◆ **INPUT DATA**
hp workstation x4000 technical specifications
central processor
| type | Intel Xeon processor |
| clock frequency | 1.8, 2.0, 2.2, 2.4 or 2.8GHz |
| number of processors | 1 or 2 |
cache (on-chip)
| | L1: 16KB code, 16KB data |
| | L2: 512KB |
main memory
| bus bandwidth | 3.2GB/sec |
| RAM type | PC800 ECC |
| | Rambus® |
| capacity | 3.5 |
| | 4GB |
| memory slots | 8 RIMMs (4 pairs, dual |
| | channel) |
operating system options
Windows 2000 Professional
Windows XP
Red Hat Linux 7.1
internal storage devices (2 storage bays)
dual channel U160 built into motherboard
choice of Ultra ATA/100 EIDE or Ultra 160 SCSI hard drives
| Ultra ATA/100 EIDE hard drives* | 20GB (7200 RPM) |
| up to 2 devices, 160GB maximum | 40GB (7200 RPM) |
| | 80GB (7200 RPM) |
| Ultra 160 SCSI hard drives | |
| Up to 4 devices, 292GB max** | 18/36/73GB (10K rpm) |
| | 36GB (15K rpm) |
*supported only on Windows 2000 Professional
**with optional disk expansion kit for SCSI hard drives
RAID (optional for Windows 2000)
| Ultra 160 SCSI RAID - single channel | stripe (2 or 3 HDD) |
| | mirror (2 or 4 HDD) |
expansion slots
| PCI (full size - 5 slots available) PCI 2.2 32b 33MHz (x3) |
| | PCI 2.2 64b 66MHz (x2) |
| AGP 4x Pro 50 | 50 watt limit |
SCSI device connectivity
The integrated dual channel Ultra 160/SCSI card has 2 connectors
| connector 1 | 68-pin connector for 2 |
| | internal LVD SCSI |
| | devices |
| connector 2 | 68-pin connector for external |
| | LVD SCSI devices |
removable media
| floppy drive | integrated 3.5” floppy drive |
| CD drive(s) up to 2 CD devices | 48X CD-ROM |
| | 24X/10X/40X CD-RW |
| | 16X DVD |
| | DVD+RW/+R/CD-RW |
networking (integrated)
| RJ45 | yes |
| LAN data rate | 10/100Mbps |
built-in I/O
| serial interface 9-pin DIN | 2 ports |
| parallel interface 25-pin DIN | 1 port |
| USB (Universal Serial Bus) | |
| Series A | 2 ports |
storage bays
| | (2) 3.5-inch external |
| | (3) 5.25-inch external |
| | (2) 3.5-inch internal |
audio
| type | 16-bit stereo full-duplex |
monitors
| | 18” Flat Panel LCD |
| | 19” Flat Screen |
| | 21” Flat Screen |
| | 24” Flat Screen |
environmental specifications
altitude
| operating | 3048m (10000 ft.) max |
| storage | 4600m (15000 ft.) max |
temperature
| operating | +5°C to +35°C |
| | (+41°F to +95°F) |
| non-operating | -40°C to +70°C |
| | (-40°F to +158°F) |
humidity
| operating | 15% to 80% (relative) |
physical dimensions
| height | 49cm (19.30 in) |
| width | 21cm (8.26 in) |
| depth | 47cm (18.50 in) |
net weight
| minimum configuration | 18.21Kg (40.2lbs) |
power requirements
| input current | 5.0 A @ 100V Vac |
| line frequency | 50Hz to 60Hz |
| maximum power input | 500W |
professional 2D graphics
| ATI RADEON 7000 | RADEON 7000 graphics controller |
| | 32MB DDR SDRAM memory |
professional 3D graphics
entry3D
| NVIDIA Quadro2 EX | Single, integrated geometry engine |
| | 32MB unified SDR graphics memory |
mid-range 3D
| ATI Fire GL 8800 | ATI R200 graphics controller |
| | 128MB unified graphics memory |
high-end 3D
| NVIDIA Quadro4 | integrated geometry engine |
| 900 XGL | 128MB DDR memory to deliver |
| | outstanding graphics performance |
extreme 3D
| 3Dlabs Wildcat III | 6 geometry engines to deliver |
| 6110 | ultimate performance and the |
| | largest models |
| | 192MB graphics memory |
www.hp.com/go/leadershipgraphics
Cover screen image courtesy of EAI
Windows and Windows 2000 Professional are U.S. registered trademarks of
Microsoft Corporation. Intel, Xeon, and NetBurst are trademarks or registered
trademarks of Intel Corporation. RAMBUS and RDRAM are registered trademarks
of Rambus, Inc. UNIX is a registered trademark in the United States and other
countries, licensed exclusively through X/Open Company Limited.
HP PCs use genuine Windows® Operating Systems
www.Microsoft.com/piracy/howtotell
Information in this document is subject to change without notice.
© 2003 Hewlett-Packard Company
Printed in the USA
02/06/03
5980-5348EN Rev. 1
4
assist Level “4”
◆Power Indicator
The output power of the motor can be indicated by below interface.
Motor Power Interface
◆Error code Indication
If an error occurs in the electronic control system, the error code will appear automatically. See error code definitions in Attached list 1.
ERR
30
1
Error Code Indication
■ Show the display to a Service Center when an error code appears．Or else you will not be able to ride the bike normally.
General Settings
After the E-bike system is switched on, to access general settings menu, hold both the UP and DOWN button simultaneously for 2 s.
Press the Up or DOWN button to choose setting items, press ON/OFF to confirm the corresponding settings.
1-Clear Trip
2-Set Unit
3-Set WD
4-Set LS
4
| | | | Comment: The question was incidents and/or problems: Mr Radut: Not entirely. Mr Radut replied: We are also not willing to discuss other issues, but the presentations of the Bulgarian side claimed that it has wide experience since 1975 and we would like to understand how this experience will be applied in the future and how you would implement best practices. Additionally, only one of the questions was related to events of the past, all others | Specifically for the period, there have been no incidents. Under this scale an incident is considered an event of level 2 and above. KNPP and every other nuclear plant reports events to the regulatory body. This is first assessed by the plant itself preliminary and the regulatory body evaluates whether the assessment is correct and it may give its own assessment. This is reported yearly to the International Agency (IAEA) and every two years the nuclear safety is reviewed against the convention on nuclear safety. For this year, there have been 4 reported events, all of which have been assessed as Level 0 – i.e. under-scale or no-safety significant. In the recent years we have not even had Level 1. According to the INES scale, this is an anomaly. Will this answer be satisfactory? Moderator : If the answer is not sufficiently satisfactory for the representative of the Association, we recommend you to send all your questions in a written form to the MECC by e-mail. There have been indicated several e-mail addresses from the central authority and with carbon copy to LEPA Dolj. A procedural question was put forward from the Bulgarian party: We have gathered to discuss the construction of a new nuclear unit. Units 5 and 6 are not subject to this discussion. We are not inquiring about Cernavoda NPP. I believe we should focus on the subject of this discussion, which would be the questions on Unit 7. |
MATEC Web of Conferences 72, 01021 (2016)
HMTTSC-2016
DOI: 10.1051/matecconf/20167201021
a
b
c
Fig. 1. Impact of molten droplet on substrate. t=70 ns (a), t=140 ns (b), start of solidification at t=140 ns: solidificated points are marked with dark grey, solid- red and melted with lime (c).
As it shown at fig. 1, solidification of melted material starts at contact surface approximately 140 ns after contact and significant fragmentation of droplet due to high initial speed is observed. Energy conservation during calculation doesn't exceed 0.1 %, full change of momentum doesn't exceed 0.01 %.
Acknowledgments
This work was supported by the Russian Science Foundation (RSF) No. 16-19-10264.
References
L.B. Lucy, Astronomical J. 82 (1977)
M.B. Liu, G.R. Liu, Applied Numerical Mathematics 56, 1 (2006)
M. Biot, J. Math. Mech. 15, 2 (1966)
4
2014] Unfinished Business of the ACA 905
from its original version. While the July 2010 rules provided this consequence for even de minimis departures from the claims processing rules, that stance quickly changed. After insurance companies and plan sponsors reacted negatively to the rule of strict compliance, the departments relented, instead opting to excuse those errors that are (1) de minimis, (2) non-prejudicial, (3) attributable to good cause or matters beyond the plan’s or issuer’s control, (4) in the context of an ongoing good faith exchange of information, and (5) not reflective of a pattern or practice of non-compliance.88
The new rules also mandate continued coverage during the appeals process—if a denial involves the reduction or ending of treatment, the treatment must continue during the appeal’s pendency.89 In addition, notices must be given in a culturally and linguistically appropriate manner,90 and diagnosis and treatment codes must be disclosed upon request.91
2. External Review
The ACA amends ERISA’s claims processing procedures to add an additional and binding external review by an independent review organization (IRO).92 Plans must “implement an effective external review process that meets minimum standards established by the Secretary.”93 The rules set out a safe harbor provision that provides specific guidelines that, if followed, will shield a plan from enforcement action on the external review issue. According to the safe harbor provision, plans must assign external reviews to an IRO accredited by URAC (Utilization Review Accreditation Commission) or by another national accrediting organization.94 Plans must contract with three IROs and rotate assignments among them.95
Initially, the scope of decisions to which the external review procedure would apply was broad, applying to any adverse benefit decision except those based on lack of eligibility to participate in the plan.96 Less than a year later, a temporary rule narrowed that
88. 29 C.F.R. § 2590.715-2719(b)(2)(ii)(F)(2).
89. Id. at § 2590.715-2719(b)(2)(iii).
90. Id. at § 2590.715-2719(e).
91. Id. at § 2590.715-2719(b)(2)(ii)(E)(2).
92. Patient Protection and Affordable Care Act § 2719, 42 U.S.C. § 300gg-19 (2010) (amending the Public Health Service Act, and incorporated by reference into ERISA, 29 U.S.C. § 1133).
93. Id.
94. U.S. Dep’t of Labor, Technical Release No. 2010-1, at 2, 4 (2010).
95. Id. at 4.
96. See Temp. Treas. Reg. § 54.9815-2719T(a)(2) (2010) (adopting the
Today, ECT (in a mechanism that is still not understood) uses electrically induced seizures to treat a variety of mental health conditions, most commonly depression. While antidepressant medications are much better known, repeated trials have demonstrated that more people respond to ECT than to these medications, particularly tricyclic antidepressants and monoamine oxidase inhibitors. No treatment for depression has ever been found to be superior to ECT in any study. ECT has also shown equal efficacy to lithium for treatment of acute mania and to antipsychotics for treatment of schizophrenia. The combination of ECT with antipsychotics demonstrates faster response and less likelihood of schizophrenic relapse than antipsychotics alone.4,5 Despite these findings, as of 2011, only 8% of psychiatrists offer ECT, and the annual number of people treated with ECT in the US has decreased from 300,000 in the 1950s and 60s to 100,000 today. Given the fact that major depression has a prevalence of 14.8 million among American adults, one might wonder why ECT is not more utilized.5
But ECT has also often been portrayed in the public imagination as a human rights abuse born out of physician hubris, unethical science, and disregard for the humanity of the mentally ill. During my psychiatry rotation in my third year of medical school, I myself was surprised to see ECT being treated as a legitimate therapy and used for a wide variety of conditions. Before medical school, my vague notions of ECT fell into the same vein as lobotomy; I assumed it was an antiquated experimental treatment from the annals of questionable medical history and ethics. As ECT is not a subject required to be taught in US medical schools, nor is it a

◆ **WHAT YOU NEED TO DO**
Scan the listing above for the word "registered" and show each line where it is found.

◆ **OUTPUT FOR THIS TASK**
Windows and Windows 2000 Professional are U.S. registered trademarks of
Microsoft Corporation. Intel, Xeon, and NetBurst are trademarks or registered
trademarks of Intel Corporation. RAMBUS and RDRAM are registered trademarks
of Rambus, Inc. UNIX is a registered trademark in the United States and other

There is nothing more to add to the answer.